## What is expected
In the entries below, rewrite the part that opens with the line containing "genus: Alangium" and closes with the line containing "genus: Trametes", putting "species" wherever "scientific name" appears and leaving everything else unchanged. Give back only those lines.

## Task data

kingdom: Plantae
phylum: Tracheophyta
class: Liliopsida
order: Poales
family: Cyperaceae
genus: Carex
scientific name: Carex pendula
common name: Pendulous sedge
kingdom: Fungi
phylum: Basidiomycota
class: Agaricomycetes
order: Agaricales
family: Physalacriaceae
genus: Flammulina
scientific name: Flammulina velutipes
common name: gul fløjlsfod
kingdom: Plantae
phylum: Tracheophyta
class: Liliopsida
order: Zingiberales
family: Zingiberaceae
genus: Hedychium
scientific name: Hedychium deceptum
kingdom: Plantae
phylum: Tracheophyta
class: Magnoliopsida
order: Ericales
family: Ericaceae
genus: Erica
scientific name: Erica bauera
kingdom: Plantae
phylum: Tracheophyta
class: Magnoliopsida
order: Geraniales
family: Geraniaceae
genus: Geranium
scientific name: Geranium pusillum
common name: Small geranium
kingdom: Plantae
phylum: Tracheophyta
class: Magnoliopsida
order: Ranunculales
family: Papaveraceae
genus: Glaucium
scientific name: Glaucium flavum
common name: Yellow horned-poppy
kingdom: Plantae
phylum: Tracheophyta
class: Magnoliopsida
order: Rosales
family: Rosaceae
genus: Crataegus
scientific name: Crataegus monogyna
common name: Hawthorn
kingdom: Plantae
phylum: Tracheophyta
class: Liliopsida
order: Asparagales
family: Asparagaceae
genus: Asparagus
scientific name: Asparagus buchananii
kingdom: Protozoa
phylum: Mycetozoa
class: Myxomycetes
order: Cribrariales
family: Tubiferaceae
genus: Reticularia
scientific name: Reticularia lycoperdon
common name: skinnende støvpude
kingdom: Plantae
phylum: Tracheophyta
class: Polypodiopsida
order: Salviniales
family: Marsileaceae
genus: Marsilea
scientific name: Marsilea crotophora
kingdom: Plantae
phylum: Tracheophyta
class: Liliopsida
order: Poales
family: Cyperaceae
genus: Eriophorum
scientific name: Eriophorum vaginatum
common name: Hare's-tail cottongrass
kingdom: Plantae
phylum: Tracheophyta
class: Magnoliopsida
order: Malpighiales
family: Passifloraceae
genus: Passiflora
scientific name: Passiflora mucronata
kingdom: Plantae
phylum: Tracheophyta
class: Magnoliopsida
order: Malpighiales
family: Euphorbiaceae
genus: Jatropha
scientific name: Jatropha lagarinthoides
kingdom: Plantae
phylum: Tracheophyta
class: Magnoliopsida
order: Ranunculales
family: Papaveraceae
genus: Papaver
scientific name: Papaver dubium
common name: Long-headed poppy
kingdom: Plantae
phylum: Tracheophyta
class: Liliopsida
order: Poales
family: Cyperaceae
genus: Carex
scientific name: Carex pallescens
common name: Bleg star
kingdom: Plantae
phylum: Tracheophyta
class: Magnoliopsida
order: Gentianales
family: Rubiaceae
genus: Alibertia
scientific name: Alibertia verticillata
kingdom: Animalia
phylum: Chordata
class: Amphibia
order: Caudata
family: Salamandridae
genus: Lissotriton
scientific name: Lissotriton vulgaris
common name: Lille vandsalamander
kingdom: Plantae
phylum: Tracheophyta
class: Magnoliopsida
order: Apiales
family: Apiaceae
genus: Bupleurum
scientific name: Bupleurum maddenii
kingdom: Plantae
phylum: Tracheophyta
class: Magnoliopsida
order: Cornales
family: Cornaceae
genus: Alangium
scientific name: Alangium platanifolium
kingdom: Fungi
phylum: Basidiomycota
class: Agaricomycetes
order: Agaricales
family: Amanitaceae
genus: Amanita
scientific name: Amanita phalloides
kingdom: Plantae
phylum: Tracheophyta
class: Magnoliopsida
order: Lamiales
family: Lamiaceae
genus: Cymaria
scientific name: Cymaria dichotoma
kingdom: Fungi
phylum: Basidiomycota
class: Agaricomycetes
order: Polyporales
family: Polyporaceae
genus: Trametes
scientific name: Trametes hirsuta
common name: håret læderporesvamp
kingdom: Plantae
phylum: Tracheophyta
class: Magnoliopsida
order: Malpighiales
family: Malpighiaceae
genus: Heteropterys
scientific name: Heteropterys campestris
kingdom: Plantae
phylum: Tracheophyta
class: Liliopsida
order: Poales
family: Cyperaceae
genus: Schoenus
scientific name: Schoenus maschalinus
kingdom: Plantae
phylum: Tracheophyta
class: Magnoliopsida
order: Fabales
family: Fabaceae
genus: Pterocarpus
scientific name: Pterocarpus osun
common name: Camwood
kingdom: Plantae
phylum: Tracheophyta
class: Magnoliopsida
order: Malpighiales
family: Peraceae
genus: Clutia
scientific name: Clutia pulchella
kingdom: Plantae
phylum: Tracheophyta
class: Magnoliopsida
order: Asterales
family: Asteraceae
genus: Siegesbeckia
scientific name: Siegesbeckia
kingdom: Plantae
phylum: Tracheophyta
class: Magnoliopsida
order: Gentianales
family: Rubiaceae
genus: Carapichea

## Exercise answer
genus: Alangium
species: Alangium platanifolium
kingdom: Fungi
phylum: Basidiomycota
class: Agaricomycetes
order: Agaricales
family: Amanitaceae
genus: Amanita
species: Amanita phalloides
kingdom: Plantae
phylum: Tracheophyta
class: Magnoliopsida
order: Lamiales
family: Lamiaceae
genus: Cymaria
species: Cymaria dichotoma
kingdom: Fungi
phylum: Basidiomycota
class: Agaricomycetes
order: Polyporales
family: Polyporaceae
genus: Trametes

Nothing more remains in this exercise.